What the task asks
Copy out all the entries below, word for word.

Given data below:

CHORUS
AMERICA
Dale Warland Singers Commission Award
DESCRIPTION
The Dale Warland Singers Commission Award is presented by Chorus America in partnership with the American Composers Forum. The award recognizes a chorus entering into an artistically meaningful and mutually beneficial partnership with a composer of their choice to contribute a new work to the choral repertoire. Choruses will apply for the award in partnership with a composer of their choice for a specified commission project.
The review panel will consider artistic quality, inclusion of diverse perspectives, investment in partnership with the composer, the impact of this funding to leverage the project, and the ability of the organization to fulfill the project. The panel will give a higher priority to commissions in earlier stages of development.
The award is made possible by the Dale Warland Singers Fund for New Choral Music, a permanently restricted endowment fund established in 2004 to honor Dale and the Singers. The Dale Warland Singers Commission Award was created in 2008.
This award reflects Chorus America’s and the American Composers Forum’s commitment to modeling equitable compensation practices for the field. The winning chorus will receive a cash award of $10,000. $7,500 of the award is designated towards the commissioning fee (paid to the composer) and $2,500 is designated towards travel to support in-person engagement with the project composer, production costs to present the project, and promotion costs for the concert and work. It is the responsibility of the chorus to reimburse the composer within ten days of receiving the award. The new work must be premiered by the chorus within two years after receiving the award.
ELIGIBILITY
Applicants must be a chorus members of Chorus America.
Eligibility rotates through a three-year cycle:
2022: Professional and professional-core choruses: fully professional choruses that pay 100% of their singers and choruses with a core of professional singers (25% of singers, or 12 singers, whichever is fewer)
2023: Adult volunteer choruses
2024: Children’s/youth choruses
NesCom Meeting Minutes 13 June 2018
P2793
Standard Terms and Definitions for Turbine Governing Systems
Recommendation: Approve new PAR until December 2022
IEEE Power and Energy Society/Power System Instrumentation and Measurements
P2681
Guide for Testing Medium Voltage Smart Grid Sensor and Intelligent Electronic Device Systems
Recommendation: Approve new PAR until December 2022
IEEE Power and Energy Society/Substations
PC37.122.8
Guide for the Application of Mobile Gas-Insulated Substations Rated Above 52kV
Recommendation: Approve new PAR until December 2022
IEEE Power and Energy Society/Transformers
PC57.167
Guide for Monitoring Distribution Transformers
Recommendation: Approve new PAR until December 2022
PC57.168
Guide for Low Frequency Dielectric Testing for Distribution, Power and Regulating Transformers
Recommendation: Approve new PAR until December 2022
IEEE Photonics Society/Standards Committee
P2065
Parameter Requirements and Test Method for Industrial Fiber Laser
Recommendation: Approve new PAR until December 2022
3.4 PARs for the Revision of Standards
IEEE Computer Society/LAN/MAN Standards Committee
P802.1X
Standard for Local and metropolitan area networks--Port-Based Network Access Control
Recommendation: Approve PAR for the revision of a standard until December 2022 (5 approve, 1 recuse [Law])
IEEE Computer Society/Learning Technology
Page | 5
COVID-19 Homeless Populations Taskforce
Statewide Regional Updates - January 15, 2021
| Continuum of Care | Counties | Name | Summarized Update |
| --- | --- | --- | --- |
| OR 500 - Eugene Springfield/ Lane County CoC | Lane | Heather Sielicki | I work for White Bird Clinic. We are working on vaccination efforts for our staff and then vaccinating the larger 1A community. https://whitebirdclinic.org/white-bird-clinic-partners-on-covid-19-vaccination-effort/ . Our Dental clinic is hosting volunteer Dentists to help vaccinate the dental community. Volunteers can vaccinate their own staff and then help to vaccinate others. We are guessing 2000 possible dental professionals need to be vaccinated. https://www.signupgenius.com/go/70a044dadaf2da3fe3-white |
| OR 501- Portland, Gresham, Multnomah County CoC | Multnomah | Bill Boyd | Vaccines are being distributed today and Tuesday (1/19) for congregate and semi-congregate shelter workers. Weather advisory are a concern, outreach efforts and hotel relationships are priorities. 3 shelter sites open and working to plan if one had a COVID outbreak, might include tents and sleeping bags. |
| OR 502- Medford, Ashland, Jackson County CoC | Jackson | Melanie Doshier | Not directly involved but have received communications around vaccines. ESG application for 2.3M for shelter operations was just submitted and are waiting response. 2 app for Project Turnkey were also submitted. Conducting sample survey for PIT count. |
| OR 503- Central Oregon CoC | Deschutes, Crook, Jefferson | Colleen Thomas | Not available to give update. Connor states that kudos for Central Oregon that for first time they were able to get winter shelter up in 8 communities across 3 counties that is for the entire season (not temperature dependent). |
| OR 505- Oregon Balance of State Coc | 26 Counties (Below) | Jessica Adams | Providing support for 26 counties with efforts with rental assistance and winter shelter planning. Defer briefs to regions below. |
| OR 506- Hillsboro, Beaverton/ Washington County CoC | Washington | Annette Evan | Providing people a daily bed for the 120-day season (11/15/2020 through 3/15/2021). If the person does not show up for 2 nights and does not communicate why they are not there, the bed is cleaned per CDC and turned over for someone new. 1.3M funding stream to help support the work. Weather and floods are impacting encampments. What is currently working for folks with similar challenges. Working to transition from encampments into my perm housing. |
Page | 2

End of Given data.

Exercise result
CHORUS
AMERICA
Dale Warland Singers Commission Award
DESCRIPTION
The Dale Warland Singers Commission Award is presented by Chorus America in partnership with the American Composers Forum. The award recognizes a chorus entering into an artistically meaningful and mutually beneficial partnership with a composer of their choice to contribute a new work to the choral repertoire. Choruses will apply for the award in partnership with a composer of their choice for a specified commission project.
The review panel will consider artistic quality, inclusion of diverse perspectives, investment in partnership with the composer, the impact of this funding to leverage the project, and the ability of the organization to fulfill the project. The panel will give a higher priority to commissions in earlier stages of development.
The award is made possible by the Dale Warland Singers Fund for New Choral Music, a permanently restricted endowment fund established in 2004 to honor Dale and the Singers. The Dale Warland Singers Commission Award was created in 2008.
This award reflects Chorus America’s and the American Composers Forum’s commitment to modeling equitable compensation practices for the field. The winning chorus will receive a cash award of $10,000. $7,500 of the award is designated towards the commissioning fee (paid to the composer) and $2,500 is designated towards travel to support in-person engagement with the project composer, production costs to present the project, and promotion costs for the concert and work. It is the responsibility of the chorus to reimburse the composer within ten days of receiving the award. The new work must be premiered by the chorus within two years after receiving the award.
ELIGIBILITY
Applicants must be a chorus members of Chorus America.
Eligibility rotates through a three-year cycle:
2022: Professional and professional-core choruses: fully professional choruses that pay 100% of their singers and choruses with a core of professional singers (25% of singers, or 12 singers, whichever is fewer)
2023: Adult volunteer choruses
2024: Children’s/youth choruses
NesCom Meeting Minutes 13 June 2018
P2793
Standard Terms and Definitions for Turbine Governing Systems
Recommendation: Approve new PAR until December 2022
IEEE Power and Energy Society/Power System Instrumentation and Measurements
P2681
Guide for Testing Medium Voltage Smart Grid Sensor and Intelligent Electronic Device Systems
Recommendation: Approve new PAR until December 2022
IEEE Power and Energy Society/Substations
PC37.122.8
Guide for the Application of Mobile Gas-Insulated Substations Rated Above 52kV
Recommendation: Approve new PAR until December 2022
IEEE Power and Energy Society/Transformers
PC57.167
Guide for Monitoring Distribution Transformers
Recommendation: Approve new PAR until December 2022
PC57.168
Guide for Low Frequency Dielectric Testing for Distribution, Power and Regulating Transformers
Recommendation: Approve new PAR until December 2022
IEEE Photonics Society/Standards Committee
P2065
Parameter Requirements and Test Method for Industrial Fiber Laser
Recommendation: Approve new PAR until December 2022
3.4 PARs for the Revision of Standards
IEEE Computer Society/LAN/MAN Standards Committee
P802.1X
Standard for Local and metropolitan area networks--Port-Based Network Access Control
Recommendation: Approve PAR for the revision of a standard until December 2022 (5 approve, 1 recuse [Law])
IEEE Computer Society/Learning Technology
Page | 5
COVID-19 Homeless Populations Taskforce
Statewide Regional Updates - January 15, 2021
| Continuum of Care | Counties | Name | Summarized Update |
| --- | --- | --- | --- |
| OR 500 - Eugene Springfield/ Lane County CoC | Lane | Heather Sielicki | I work for White Bird Clinic. We are working on vaccination efforts for our staff and then vaccinating the larger 1A community. https://whitebirdclinic.org/white-bird-clinic-partners-on-covid-19-vaccination-effort/ . Our Dental clinic is hosting volunteer Dentists to help vaccinate the dental community. Volunteers can vaccinate their own staff and then help to vaccinate others. We are guessing 2000 possible dental professionals need to be vaccinated. https://www.signupgenius.com/go/70a044dadaf2da3fe3-white |
| OR 501- Portland, Gresham, Multnomah County CoC | Multnomah | Bill Boyd | Vaccines are being distributed today and Tuesday (1/19) for congregate and semi-congregate shelter workers. Weather advisory are a concern, outreach efforts and hotel relationships are priorities. 3 shelter sites open and working to plan if one had a COVID outbreak, might include tents and sleeping bags. |
| OR 502- Medford, Ashland, Jackson County CoC | Jackson | Melanie Doshier | Not directly involved but have received communications around vaccines. ESG application for 2.3M for shelter operations was just submitted and are waiting response. 2 app for Project Turnkey were also submitted. Conducting sample survey for PIT count. |
| OR 503- Central Oregon CoC | Deschutes, Crook, Jefferson | Colleen Thomas | Not available to give update. Connor states that kudos for Central Oregon that for first time they were able to get winter shelter up in 8 communities across 3 counties that is for the entire season (not temperature dependent). |
| OR 505- Oregon Balance of State Coc | 26 Counties (Below) | Jessica Adams | Providing support for 26 counties with efforts with rental assistance and winter shelter planning. Defer briefs to regions below. |
| OR 506- Hillsboro, Beaverton/ Washington County CoC | Washington | Annette Evan | Providing people a daily bed for the 120-day season (11/15/2020 through 3/15/2021). If the person does not show up for 2 nights and does not communicate why they are not there, the bed is cleaned per CDC and turned over for someone new. 1.3M funding stream to help support the work. Weather and floods are impacting encampments. What is currently working for folks with similar challenges. Working to transition from encampments into my perm housing. |
Page | 2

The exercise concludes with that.